Michael Hoffman - Analyst
Okay, I just wanted to understand the news cycle, just in the sense of can you tell us earlier or you have to wait until the seventh or sixth.
John Casella - Chairman, CEO
The meeting is on the sixth, so.
Michael Hoffman - Analyst
Yes, I meant the sixth, sorry.
John Casella - Chairman, CEO
All right.
Michael Hoffman - Analyst
Did that buy you enough time to figure out the answer, Ned?
John Casella - Chairman, CEO
No, we are not answering the question.
Michael Hoffman - Analyst
No, no, not that question. He is looking at the EBIT question I was --
John Casella - Chairman, CEO
Oh, oh.
Ned Coletta - SVP, CFO
Yes, I got to refresh the model. I will call you back.
Michael Hoffman - Analyst
Okay, fair enough. Thank you.
Operator
Tyler Brown, Raymond James.
Tyler Brown - Analyst
I know this call is long, but I got a couple loose ends here. Now, Ned, I am certainly not the brightest bulb here, but you did note that debt was down, I think, $10 million on the 7.75%, but debt actually rose sequentially on the balance sheet. So did you just -- did you effectively just swap out that 7.75% for the ABL?
Ned Coletta - SVP, CFO
Yes, so debt would have been down, but we did a small municipal tax-exempt bond offering where we were sitting on $4.5 million of restricted cash. So from 6/30/15, we had $529.9 million of debt. At 9/30, we have $533.2 million. Netting that restricted cash, we're at $528.7 million on 9/30.
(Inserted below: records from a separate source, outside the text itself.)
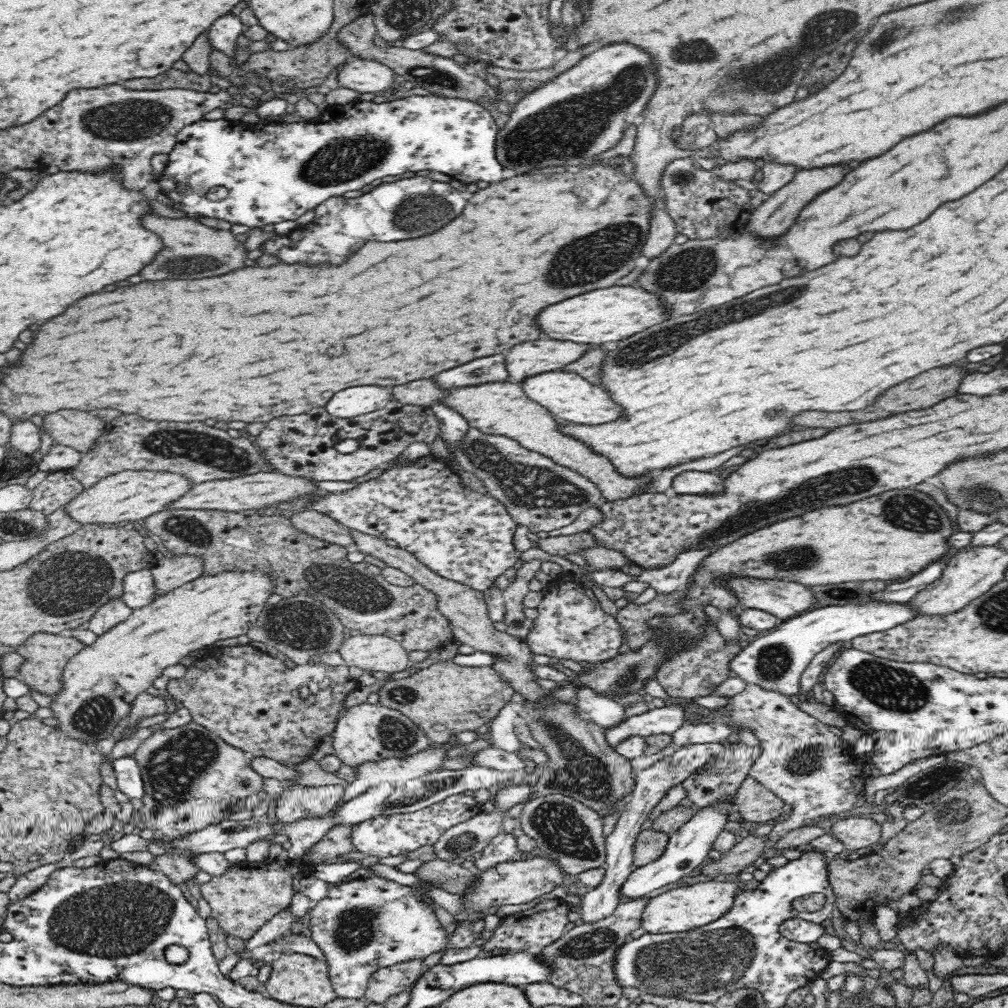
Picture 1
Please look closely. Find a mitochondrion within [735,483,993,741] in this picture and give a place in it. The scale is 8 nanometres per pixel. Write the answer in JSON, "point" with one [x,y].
{"point":[892,689]}

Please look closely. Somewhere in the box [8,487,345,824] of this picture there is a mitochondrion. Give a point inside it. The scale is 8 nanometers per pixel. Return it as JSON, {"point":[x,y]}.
{"point":[69,583]}

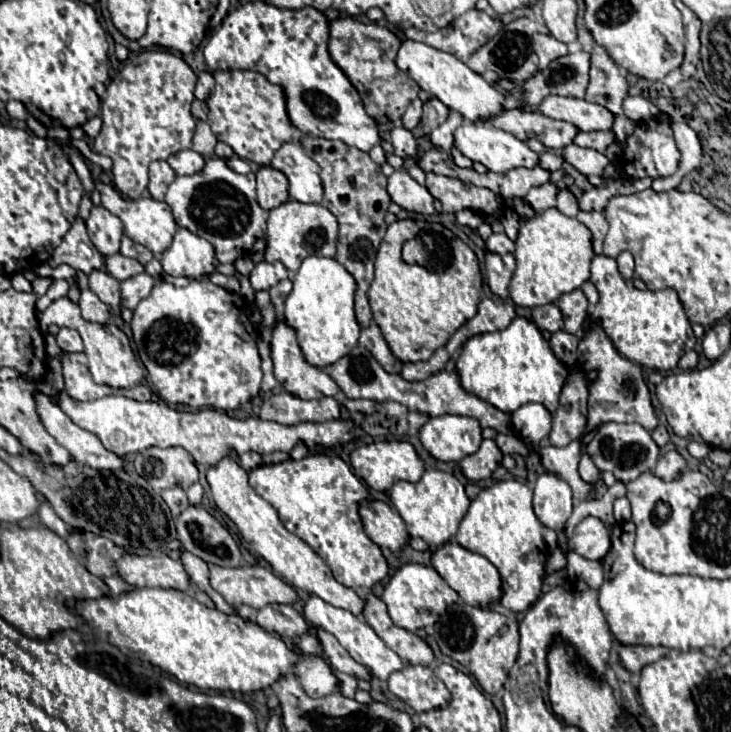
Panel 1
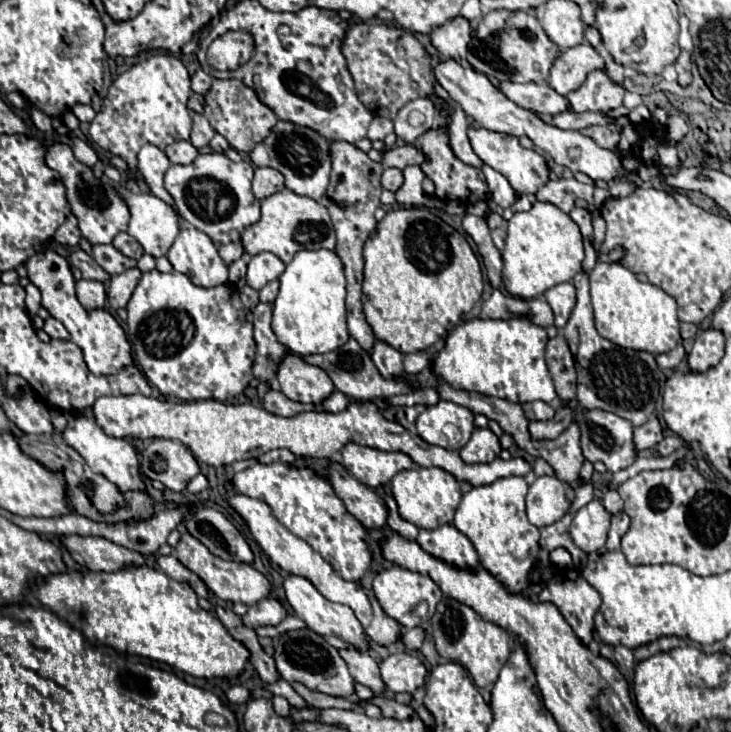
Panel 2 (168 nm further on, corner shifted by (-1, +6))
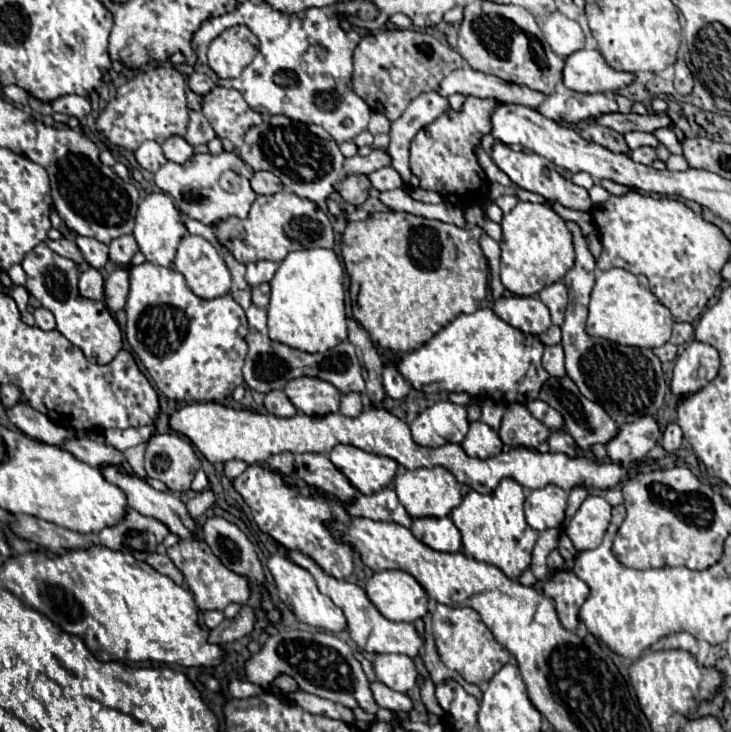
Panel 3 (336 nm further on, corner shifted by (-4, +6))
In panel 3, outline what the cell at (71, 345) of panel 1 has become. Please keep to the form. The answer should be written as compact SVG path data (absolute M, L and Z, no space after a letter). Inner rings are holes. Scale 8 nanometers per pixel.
M37 308L35 312L33 312L33 316L35 316L35 322L37 322L37 326L41 328L41 330L55 330L55 316L49 312L49 310L45 310L45 308Z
And it really comes down to just the timing of when we bought down the senior sub debt where we had been paying down revolver borrowings through Q2 and mechanically we went into the market to buy the sub debt in Q3.
Tyler Brown - Analyst
Okay, okay. And then, is there any more opportunities on that muni side? (multiple speakers). What were those Maine rates at? I assume they are, what, sub 5 or something?
Ned Coletta - SVP, CFO
Yes, the Maine bond, we did a 10-year bond as 5.25%. The last we did in New York in late December 2014, a five-year bond sits at 3.75%, so it is a great marketplace for us to buy down the cost of our capital and get long-term fixed debt.
What we have been doing is we have been structuring indentures that have a drawdown structure, so the Maine bond we just did is a $30 million indenture, and in this first tranche, we offered $15 million, so there is another $15 million to do at a later point in time.
In New York state in December, we did a $40 million indenture and we first drew down $25 million, so there is another $15 million sitting on the shelf. So in the next number of quarters as we get more and more qualified capital expenditures, we will do more of those bonds.
Tyler Brown - Analyst
Okay, great. That's super helpful.
And then my very last one here, I just want to go back to landfill CapEx for just a second. So if you're expecting those western landfill volumes maybe to start ramping more like in 2017/2018, is 2016 a heavy year of cell development in front of that or is that something that you can do more coincidentally?
Ed Johnson - President, COO
We would do that more coincidentally, but I think that we have got cell development, Tyler, that happens every year, so in some years we could have three or four projects. In other years, we may have one or two projects. So it just depends on the cycle. It could be a little bit lumpy in terms of depending upon how many cells we have to develop in a given year.
Tyler Brown - Analyst
Okay, thanks, guys. I appreciate it.
Operator
Thank you and I am showing no additional questions in queue. I would like to turn the conference back over to management for any closing remarks.
John Casella - Chairman, CEO
Thanks, Operator. Thanks, everybody, for your attention this morning. We look forward to discussing our fourth-quarter earnings and our 2016 guidance with you in early March. Thanks, everyone. Have a great day.
Operator
Ladies and gentlemen, thank you for your participation in today's conference. This does conclude the program and you all disconnect. Have a great rest of your day.